#### Information

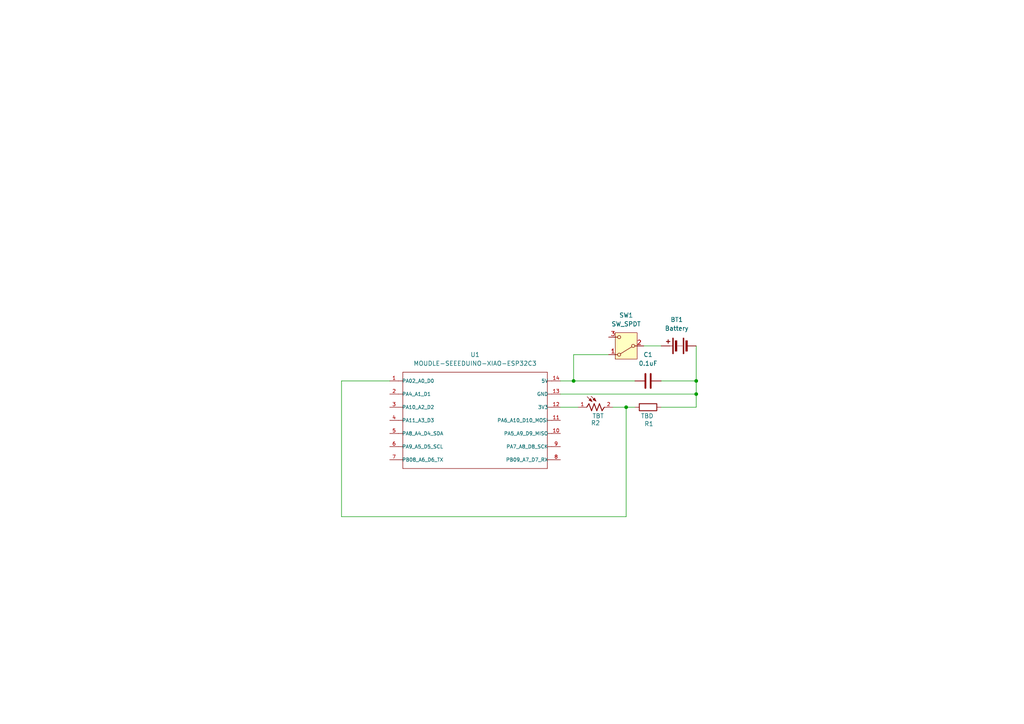
<source format=kicad_sch>
(kicad_sch
	(version 20231120)
	(generator "eeschema")
	(generator_version "8.0")
	(uuid "2bff3947-25dd-486f-8ba6-7f1dc9ef5bdd")
	(paper "A4")
	(title_block
		(title "Laura_Sensor_Board v1.0")
		(date "2025-02-05")
	)
	
	(junction
		(at 201.93 114.3)
		(diameter 0)
		(color 0 0 0 0)
		(uuid "37d3b0d0-9d56-451e-84b8-1fefa3eeed6a")
	)
	(junction
		(at 201.93 110.49)
		(diameter 0)
		(color 0 0 0 0)
		(uuid "6535a692-2aa9-4757-a1c3-5ec18eec7394")
	)
	(junction
		(at 181.61 118.11)
		(diameter 0)
		(color 0 0 0 0)
		(uuid "7e17c1c3-7d3d-479d-b44b-6e64cb7562ed")
	)
	(junction
		(at 166.37 110.49)
		(diameter 0)
		(color 0 0 0 0)
		(uuid "db06e1c2-3e10-4ee6-a618-6b55c8c7c106")
	)
	(wire
		(pts
			(xy 176.53 102.87) (xy 166.37 102.87)
		)
		(stroke
			(width 0)
			(type default)
		)
		(uuid "00fa2716-233c-44d3-9741-7134f7acf942")
	)
	(wire
		(pts
			(xy 166.37 110.49) (xy 184.15 110.49)
		)
		(stroke
			(width 0)
			(type default)
		)
		(uuid "0ee7b569-2b49-487a-8a4e-045dcdd1b9ca")
	)
	(wire
		(pts
			(xy 181.61 118.11) (xy 181.61 149.86)
		)
		(stroke
			(width 0)
			(type default)
		)
		(uuid "204fdf57-b7ac-4430-abfe-778c18cc9dda")
	)
	(wire
		(pts
			(xy 99.06 110.49) (xy 113.03 110.49)
		)
		(stroke
			(width 0)
			(type default)
		)
		(uuid "227cf167-f641-450e-8ae6-1c6b2a3acc79")
	)
	(wire
		(pts
			(xy 191.77 118.11) (xy 201.93 118.11)
		)
		(stroke
			(width 0)
			(type default)
		)
		(uuid "2531d849-e657-4654-87e4-3b52be703502")
	)
	(wire
		(pts
			(xy 162.56 118.11) (xy 167.64 118.11)
		)
		(stroke
			(width 0)
			(type default)
		)
		(uuid "2e6d7b93-4e56-4a98-af11-50d85a710b43")
	)
	(wire
		(pts
			(xy 162.56 114.3) (xy 201.93 114.3)
		)
		(stroke
			(width 0)
			(type default)
		)
		(uuid "553d549a-3314-44d6-8769-5c2b2dc5d5ed")
	)
	(wire
		(pts
			(xy 201.93 110.49) (xy 201.93 100.33)
		)
		(stroke
			(width 0)
			(type default)
		)
		(uuid "5c5d4450-88ef-4e5d-ba2e-99f7dea14d99")
	)
	(wire
		(pts
			(xy 181.61 118.11) (xy 184.15 118.11)
		)
		(stroke
			(width 0)
			(type default)
		)
		(uuid "5f28a605-37c0-4da3-9392-1bdca90574c7")
	)
	(wire
		(pts
			(xy 201.93 114.3) (xy 201.93 118.11)
		)
		(stroke
			(width 0)
			(type default)
		)
		(uuid "6a6bb3e5-44ea-4a47-93b8-8ee93b80dca0")
	)
	(wire
		(pts
			(xy 99.06 149.86) (xy 99.06 110.49)
		)
		(stroke
			(width 0)
			(type default)
		)
		(uuid "6bf3ac16-4945-4a17-a9fa-c5c584e58640")
	)
	(wire
		(pts
			(xy 191.77 110.49) (xy 201.93 110.49)
		)
		(stroke
			(width 0)
			(type default)
		)
		(uuid "b4648a46-75d2-4721-8c9c-87666db828e4")
	)
	(wire
		(pts
			(xy 201.93 110.49) (xy 201.93 114.3)
		)
		(stroke
			(width 0)
			(type default)
		)
		(uuid "da47b657-50f3-4742-8b6c-a4c9be34e71e")
	)
	(wire
		(pts
			(xy 181.61 149.86) (xy 99.06 149.86)
		)
		(stroke
			(width 0)
			(type default)
		)
		(uuid "deff7063-e1d2-4040-a494-86bb83b675f9")
	)
	(wire
		(pts
			(xy 166.37 102.87) (xy 166.37 110.49)
		)
		(stroke
			(width 0)
			(type default)
		)
		(uuid "ebaffbe7-1a09-4366-9c5f-3c014011522d")
	)
	(wire
		(pts
			(xy 186.69 100.33) (xy 191.77 100.33)
		)
		(stroke
			(width 0)
			(type default)
		)
		(uuid "f3a6e9f6-6be1-4b96-873d-62616ff3fc0e")
	)
	(wire
		(pts
			(xy 177.8 118.11) (xy 181.61 118.11)
		)
		(stroke
			(width 0)
			(type default)
		)
		(uuid "f6afd6a7-6d7d-49c5-83e2-6c699f5d9a0a")
	)
	(wire
		(pts
			(xy 162.56 110.49) (xy 166.37 110.49)
		)
		(stroke
			(width 0)
			(type default)
		)
		(uuid "ff37a893-28f0-4859-8120-00644eec8308")
	)
	(symbol
		(lib_id "MOUDLE-SEEEDUINO-XIAO-ESP32C3:MOUDLE-SEEEDUINO-XIAO-ESP32C3")
		(at 138.43 121.92 0)
		(unit 1)
		(exclude_from_sim no)
		(in_bom yes)
		(on_board yes)
		(dnp no)
		(fields_autoplaced yes)
		(uuid "4e9ba980-755e-4e87-9f08-555f6d1f992b")
		(property "Reference" "U1"
			(at 137.795 102.87 0)
			(effects
				(font
					(size 1.27 1.27)
				)
			)
		)
		(property "Value" "MOUDLE-SEEEDUINO-XIAO-ESP32C3"
			(at 137.795 105.41 0)
			(effects
				(font
					(size 1.27 1.27)
				)
			)
		)
		(property "Footprint" "ESP32c3:XIAO_ESP32_SENSE"
			(at 138.43 121.92 0)
			(effects
				(font
					(size 1.27 1.27)
				)
				(justify bottom)
				(hide yes)
			)
		)
		(property "Datasheet" ""
			(at 138.43 121.92 0)
			(effects
				(font
					(size 1.27 1.27)
				)
				(hide yes)
			)
		)
		(property "Description" ""
			(at 138.43 121.92 0)
			(effects
				(font
					(size 1.27 1.27)
				)
				(hide yes)
			)
		)
		(pin "14"
			(uuid "cded48ef-7018-4ae3-91e1-316b1ad6fcfe")
		)
		(pin "13"
			(uuid "46eb026d-b0a9-48a2-a249-a0b44036e755")
		)
		(pin "11"
			(uuid "679368ed-216e-47d2-bd6f-d056bc1fa146")
		)
		(pin "3"
			(uuid "b56fc146-35cb-4393-baf8-f761b0ae971d")
		)
		(pin "4"
			(uuid "9970f99c-0ca8-4ff3-907e-02d9fcefd64d")
		)
		(pin "2"
			(uuid "611e28b3-cf64-4628-b11a-ddb4154387bc")
		)
		(pin "1"
			(uuid "4aace0d2-24d6-4567-b726-da66caa4585f")
		)
		(pin "10"
			(uuid "6e46bca8-9b52-488c-9ed9-a742b11f6046")
		)
		(pin "12"
			(uuid "d5304162-1d7c-4d9c-805c-3fdd78bbb405")
		)
		(pin "9"
			(uuid "15dc7462-5d3f-460b-a155-cafe093f1185")
		)
		(pin "5"
			(uuid "5d216751-3fa6-42a7-8db2-1d60998404a6")
		)
		(pin "8"
			(uuid "01f07931-a7e6-40d5-8b8a-c4b4313d2b95")
		)
		(pin "6"
			(uuid "182fb0b2-db62-4dd5-ba0f-48840d372a0f")
		)
		(pin "7"
			(uuid "01aeb714-0ccb-4b6d-979f-03c26104c581")
		)
		(instances
			(project ""
				(path "/2bff3947-25dd-486f-8ba6-7f1dc9ef5bdd"
					(reference "U1")
					(unit 1)
				)
			)
		)
	)
	(symbol
		(lib_id "Device:R")
		(at 187.96 118.11 90)
		(unit 1)
		(exclude_from_sim no)
		(in_bom yes)
		(on_board yes)
		(dnp no)
		(uuid "6748ac96-ccf4-46e8-8057-c2e4639b1f35")
		(property "Reference" "R1"
			(at 188.214 122.936 90)
			(effects
				(font
					(size 1.27 1.27)
				)
			)
		)
		(property "Value" "TBD"
			(at 187.706 120.65 90)
			(effects
				(font
					(size 1.27 1.27)
				)
			)
		)
		(property "Footprint" "Resistor_SMD:R_0805_2012Metric_Pad1.20x1.40mm_HandSolder"
			(at 187.96 119.888 90)
			(effects
				(font
					(size 1.27 1.27)
				)
				(hide yes)
			)
		)
		(property "Datasheet" "~"
			(at 187.96 118.11 0)
			(effects
				(font
					(size 1.27 1.27)
				)
				(hide yes)
			)
		)
		(property "Description" "Resistor"
			(at 187.96 118.11 0)
			(effects
				(font
					(size 1.27 1.27)
				)
				(hide yes)
			)
		)
		(pin "2"
			(uuid "98d9ae27-a05f-48be-b575-5bc18f2709d5")
		)
		(pin "1"
			(uuid "2de185c7-ea1e-4f37-9335-ea3de5f06669")
		)
		(instances
			(project ""
				(path "/2bff3947-25dd-486f-8ba6-7f1dc9ef5bdd"
					(reference "R1")
					(unit 1)
				)
			)
		)
	)
	(symbol
		(lib_id "Device:C")
		(at 187.96 110.49 90)
		(unit 1)
		(exclude_from_sim no)
		(in_bom yes)
		(on_board yes)
		(dnp no)
		(fields_autoplaced yes)
		(uuid "7452e087-ccdf-480c-a465-95e497d18f64")
		(property "Reference" "C1"
			(at 187.96 102.87 90)
			(effects
				(font
					(size 1.27 1.27)
				)
			)
		)
		(property "Value" "0.1uF"
			(at 187.96 105.41 90)
			(effects
				(font
					(size 1.27 1.27)
				)
			)
		)
		(property "Footprint" "Capacitor_SMD:C_0805_2012Metric_Pad1.18x1.45mm_HandSolder"
			(at 191.77 109.5248 0)
			(effects
				(font
					(size 1.27 1.27)
				)
				(hide yes)
			)
		)
		(property "Datasheet" "~"
			(at 187.96 110.49 0)
			(effects
				(font
					(size 1.27 1.27)
				)
				(hide yes)
			)
		)
		(property "Description" "Unpolarized capacitor"
			(at 187.96 110.49 0)
			(effects
				(font
					(size 1.27 1.27)
				)
				(hide yes)
			)
		)
		(pin "1"
			(uuid "375fb736-7c9a-4f71-9a4e-06ab416bb2df")
		)
		(pin "2"
			(uuid "bca99f67-9f8f-4ec7-bb20-680e0710ef20")
		)
		(instances
			(project ""
				(path "/2bff3947-25dd-486f-8ba6-7f1dc9ef5bdd"
					(reference "C1")
					(unit 1)
				)
			)
		)
	)
	(symbol
		(lib_id "Switch:SW_SPDT")
		(at 181.61 100.33 180)
		(unit 1)
		(exclude_from_sim no)
		(in_bom yes)
		(on_board yes)
		(dnp no)
		(fields_autoplaced yes)
		(uuid "a5c87867-2d79-4b0f-9b12-1eea1670b498")
		(property "Reference" "SW1"
			(at 181.61 91.44 0)
			(effects
				(font
					(size 1.27 1.27)
				)
			)
		)
		(property "Value" "SW_SPDT"
			(at 181.61 93.98 0)
			(effects
				(font
					(size 1.27 1.27)
				)
			)
		)
		(property "Footprint" "Connector_PinHeader_2.54mm:PinHeader_1x03_P2.54mm_Vertical"
			(at 181.61 100.33 0)
			(effects
				(font
					(size 1.27 1.27)
				)
				(hide yes)
			)
		)
		(property "Datasheet" "~"
			(at 181.61 92.71 0)
			(effects
				(font
					(size 1.27 1.27)
				)
				(hide yes)
			)
		)
		(property "Description" "Switch, single pole double throw"
			(at 181.61 100.33 0)
			(effects
				(font
					(size 1.27 1.27)
				)
				(hide yes)
			)
		)
		(pin "1"
			(uuid "beeff9a4-beb8-441e-be28-191443f37bf7")
		)
		(pin "3"
			(uuid "5f7f1fe9-9566-46d6-889c-b432b8ee23e1")
		)
		(pin "2"
			(uuid "1317cbf8-0ba2-4e14-9de0-9a7e97686257")
		)
		(instances
			(project ""
				(path "/2bff3947-25dd-486f-8ba6-7f1dc9ef5bdd"
					(reference "SW1")
					(unit 1)
				)
			)
		)
	)
	(symbol
		(lib_id "CDS:PDV-P8103")
		(at 172.72 118.11 0)
		(unit 1)
		(exclude_from_sim no)
		(in_bom yes)
		(on_board yes)
		(dnp no)
		(uuid "e390cb4d-331f-4aa9-b83c-fe69d1f324e9")
		(property "Reference" "R2"
			(at 172.72 122.682 0)
			(effects
				(font
					(size 1.27 1.27)
				)
			)
		)
		(property "Value" "TBT"
			(at 173.482 120.65 0)
			(effects
				(font
					(size 1.27 1.27)
				)
			)
		)
		(property "Footprint" "CDS:PHODET_PDV-P8103"
			(at 172.72 118.11 0)
			(effects
				(font
					(size 1.27 1.27)
				)
				(justify bottom)
				(hide yes)
			)
		)
		(property "Datasheet" ""
			(at 172.72 118.11 0)
			(effects
				(font
					(size 1.27 1.27)
				)
				(hide yes)
			)
		)
		(property "Description" ""
			(at 172.72 118.11 0)
			(effects
				(font
					(size 1.27 1.27)
				)
				(hide yes)
			)
		)
		(property "PARTREV" "3/30/06"
			(at 172.72 118.11 0)
			(effects
				(font
					(size 1.27 1.27)
				)
				(justify bottom)
				(hide yes)
			)
		)
		(property "MANUFACTURER" "Luna Optoelectronics"
			(at 172.72 118.11 0)
			(effects
				(font
					(size 1.27 1.27)
				)
				(justify bottom)
				(hide yes)
			)
		)
		(property "STANDARD" "IPC-7251"
			(at 172.72 118.11 0)
			(effects
				(font
					(size 1.27 1.27)
				)
				(justify bottom)
				(hide yes)
			)
		)
		(pin "1"
			(uuid "95594891-06e6-4ad7-a8d6-a39220dc198b")
		)
		(pin "2"
			(uuid "4fa3cceb-6397-4540-85eb-d75a298274e1")
		)
		(instances
			(project ""
				(path "/2bff3947-25dd-486f-8ba6-7f1dc9ef5bdd"
					(reference "R2")
					(unit 1)
				)
			)
		)
	)
	(symbol
		(lib_id "Device:Battery")
		(at 196.85 100.33 90)
		(unit 1)
		(exclude_from_sim no)
		(in_bom yes)
		(on_board yes)
		(dnp no)
		(fields_autoplaced yes)
		(uuid "fce8d0a8-f497-4621-8e06-c7487d9d4c85")
		(property "Reference" "BT1"
			(at 196.2785 92.71 90)
			(effects
				(font
					(size 1.27 1.27)
				)
			)
		)
		(property "Value" "Battery"
			(at 196.2785 95.25 90)
			(effects
				(font
					(size 1.27 1.27)
				)
			)
		)
		(property "Footprint" "Connector_JST:JST_PH_B2B-PH-K_1x02_P2.00mm_Vertical"
			(at 195.326 100.33 90)
			(effects
				(font
					(size 1.27 1.27)
				)
				(hide yes)
			)
		)
		(property "Datasheet" "~"
			(at 195.326 100.33 90)
			(effects
				(font
					(size 1.27 1.27)
				)
				(hide yes)
			)
		)
		(property "Description" "Multiple-cell battery"
			(at 196.85 100.33 0)
			(effects
				(font
					(size 1.27 1.27)
				)
				(hide yes)
			)
		)
		(pin "2"
			(uuid "0540666c-bac3-43be-8054-9564b47ef6f1")
		)
		(pin "1"
			(uuid "9406f9cb-d389-4b75-97da-87d483622d73")
		)
		(instances
			(project ""
				(path "/2bff3947-25dd-486f-8ba6-7f1dc9ef5bdd"
					(reference "BT1")
					(unit 1)
				)
			)
		)
	)
	(sheet_instances
		(path "/"
			(page "1")
		)
	)
)

</source>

########

_Problem statement_. Reproduce the records word for word, please, from their first line up to and including the line that contains "(at 201.93 114.3)", but no pictures.

_The completed task_.
<source format=kicad_sch>
(kicad_sch
	(version 20231120)
	(generator "eeschema")
	(generator_version "8.0")
	(uuid "2bff3947-25dd-486f-8ba6-7f1dc9ef5bdd")
	(paper "A4")
	(title_block
		(title "Laura_Sensor_Board v1.0")
		(date "2025-02-05")
	)
	
	(junction
		(at 201.93 114.3)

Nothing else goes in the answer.